[Saved entries]
________________________________________

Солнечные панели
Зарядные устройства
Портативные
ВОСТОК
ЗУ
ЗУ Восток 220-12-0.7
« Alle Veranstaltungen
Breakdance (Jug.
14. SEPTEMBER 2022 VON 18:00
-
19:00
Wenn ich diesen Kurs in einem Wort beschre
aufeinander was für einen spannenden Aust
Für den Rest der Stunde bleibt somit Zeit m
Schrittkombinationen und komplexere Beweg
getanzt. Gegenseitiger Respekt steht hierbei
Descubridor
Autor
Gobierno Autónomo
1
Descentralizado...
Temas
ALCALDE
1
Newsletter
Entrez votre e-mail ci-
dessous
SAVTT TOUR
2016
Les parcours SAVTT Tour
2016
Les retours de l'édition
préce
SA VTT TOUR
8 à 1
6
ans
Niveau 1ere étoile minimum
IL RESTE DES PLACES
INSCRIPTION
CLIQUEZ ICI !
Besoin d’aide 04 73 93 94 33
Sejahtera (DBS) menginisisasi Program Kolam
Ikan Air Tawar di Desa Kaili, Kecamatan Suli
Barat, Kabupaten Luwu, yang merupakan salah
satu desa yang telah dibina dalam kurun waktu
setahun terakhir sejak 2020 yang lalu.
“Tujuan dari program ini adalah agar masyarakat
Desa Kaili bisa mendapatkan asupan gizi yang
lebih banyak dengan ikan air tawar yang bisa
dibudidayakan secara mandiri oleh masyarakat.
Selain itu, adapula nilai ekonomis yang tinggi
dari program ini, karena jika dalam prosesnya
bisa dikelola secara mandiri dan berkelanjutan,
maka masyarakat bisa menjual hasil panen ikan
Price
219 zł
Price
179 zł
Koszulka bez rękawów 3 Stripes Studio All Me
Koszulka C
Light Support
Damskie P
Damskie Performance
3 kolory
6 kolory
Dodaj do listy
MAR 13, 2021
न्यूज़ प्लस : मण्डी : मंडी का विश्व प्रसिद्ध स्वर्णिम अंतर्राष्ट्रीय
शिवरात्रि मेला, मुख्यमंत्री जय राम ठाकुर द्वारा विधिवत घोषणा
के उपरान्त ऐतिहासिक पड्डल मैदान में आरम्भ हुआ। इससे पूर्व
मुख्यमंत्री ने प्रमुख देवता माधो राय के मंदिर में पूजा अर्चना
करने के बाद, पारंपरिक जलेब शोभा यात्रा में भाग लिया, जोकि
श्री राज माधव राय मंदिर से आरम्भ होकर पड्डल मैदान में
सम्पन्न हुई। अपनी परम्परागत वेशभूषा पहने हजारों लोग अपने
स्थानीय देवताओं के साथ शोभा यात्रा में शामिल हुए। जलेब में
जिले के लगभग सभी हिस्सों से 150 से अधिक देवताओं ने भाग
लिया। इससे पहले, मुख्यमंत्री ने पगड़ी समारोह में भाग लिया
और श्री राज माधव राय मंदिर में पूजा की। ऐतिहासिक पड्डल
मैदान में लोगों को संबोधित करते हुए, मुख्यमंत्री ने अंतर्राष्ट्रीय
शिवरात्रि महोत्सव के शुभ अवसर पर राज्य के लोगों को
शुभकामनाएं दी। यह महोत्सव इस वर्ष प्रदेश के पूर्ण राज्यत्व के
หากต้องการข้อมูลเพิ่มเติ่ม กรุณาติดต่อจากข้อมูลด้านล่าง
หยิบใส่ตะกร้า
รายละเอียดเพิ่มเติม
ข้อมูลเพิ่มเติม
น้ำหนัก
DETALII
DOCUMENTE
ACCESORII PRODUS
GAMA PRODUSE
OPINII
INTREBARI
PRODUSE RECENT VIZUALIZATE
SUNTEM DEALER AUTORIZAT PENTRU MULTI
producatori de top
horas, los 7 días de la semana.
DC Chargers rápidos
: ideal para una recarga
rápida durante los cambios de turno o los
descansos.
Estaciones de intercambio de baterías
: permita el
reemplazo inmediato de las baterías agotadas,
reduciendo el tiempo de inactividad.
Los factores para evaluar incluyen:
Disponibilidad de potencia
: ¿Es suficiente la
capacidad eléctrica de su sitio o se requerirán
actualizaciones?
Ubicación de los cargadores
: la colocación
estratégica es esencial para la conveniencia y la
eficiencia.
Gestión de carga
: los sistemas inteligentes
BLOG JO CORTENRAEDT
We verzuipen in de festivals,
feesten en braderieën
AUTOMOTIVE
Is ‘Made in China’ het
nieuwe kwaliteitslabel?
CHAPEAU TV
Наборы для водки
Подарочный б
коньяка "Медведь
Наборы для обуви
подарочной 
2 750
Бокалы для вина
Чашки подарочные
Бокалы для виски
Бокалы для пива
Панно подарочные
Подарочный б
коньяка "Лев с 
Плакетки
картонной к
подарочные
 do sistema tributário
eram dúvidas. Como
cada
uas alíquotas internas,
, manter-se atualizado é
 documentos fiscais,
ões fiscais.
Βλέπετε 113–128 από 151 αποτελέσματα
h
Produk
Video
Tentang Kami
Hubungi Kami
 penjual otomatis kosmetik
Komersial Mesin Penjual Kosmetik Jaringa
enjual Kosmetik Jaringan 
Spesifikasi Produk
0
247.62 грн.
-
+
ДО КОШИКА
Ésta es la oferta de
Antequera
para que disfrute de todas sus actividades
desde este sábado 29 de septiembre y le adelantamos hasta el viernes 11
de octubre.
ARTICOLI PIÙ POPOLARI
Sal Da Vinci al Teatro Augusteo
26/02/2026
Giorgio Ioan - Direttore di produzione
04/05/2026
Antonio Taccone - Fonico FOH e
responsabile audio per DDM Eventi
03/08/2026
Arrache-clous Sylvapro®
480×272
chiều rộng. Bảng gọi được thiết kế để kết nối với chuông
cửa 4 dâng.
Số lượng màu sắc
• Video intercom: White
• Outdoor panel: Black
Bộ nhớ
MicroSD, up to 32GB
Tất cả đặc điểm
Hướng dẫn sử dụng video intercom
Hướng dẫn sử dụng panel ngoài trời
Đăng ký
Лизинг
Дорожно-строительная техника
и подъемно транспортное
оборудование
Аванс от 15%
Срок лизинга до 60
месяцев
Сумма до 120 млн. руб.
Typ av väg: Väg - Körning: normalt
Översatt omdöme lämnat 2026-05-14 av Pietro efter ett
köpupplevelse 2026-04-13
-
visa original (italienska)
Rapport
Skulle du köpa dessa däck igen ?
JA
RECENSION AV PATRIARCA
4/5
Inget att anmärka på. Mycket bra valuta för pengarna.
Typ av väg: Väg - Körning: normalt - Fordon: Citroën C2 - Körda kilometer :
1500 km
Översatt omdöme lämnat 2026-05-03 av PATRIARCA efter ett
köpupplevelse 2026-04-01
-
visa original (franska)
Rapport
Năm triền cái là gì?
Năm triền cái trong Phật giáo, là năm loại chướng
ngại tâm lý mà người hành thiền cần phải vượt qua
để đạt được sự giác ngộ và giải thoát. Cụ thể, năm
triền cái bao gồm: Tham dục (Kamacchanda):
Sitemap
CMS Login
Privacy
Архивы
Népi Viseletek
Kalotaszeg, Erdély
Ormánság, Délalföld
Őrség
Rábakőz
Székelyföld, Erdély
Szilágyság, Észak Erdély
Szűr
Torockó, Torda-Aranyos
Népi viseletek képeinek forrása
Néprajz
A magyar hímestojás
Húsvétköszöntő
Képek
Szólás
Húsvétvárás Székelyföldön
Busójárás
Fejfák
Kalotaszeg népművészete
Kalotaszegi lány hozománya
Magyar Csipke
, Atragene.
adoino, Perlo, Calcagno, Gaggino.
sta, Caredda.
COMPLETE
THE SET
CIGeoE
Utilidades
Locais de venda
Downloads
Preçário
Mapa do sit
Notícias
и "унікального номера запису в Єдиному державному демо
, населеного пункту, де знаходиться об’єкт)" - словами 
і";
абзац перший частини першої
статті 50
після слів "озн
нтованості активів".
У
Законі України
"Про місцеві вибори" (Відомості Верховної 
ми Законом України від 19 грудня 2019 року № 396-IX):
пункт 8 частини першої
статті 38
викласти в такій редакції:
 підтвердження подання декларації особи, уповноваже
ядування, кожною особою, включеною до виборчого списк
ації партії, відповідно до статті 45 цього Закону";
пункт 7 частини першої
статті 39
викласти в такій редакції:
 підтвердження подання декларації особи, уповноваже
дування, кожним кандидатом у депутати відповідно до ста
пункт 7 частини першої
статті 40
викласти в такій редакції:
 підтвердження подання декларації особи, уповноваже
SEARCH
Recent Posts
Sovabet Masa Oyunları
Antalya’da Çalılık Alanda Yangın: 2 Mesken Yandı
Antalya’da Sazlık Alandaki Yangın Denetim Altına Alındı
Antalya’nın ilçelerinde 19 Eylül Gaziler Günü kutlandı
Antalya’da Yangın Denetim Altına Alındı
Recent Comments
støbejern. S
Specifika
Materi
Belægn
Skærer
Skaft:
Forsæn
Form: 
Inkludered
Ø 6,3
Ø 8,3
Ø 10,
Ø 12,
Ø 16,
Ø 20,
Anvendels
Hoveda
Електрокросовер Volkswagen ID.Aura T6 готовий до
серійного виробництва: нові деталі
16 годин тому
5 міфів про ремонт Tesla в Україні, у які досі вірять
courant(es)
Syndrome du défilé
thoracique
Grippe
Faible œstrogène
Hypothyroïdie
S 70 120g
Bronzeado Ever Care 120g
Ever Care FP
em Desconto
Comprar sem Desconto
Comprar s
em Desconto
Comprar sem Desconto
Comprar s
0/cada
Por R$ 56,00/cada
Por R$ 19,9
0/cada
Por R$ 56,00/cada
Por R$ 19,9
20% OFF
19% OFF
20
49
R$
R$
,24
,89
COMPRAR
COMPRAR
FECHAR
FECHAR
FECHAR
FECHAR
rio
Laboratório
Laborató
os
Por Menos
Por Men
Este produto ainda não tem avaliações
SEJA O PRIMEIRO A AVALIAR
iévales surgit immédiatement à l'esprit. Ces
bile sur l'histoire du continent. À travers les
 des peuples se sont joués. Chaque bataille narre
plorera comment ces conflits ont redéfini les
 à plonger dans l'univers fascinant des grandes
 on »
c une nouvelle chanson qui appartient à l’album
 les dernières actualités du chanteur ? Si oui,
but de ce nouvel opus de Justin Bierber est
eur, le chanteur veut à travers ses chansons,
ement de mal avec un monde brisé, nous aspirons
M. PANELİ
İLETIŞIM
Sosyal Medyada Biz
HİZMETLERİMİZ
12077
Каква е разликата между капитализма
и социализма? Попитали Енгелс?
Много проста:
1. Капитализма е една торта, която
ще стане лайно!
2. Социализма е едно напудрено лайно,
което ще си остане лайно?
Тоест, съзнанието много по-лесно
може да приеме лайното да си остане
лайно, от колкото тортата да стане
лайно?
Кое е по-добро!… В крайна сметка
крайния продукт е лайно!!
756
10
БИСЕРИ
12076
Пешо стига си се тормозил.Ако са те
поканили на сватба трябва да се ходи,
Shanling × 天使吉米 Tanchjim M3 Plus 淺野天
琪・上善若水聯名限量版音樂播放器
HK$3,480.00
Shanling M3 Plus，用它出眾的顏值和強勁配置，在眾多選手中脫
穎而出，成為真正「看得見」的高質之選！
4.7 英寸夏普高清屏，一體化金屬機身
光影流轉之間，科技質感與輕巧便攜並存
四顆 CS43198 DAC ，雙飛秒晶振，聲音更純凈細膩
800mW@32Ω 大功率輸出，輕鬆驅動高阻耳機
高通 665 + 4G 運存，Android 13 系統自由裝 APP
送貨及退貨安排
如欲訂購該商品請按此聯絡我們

________________________________________

> WHAT NEEDS TO BE DONE
Copy the data word for word, beginning with its first line and stopping after the line that contains "aufeinander was für einen spannenden Aust", with both of those lines included.

> RESPONSE TO THE TASK
Солнечные панели
Зарядные устройства
Портативные
ВОСТОК
ЗУ
ЗУ Восток 220-12-0.7
« Alle Veranstaltungen
Breakdance (Jug.
14. SEPTEMBER 2022 VON 18:00
-
19:00
Wenn ich diesen Kurs in einem Wort beschre
aufeinander was für einen spannenden Aust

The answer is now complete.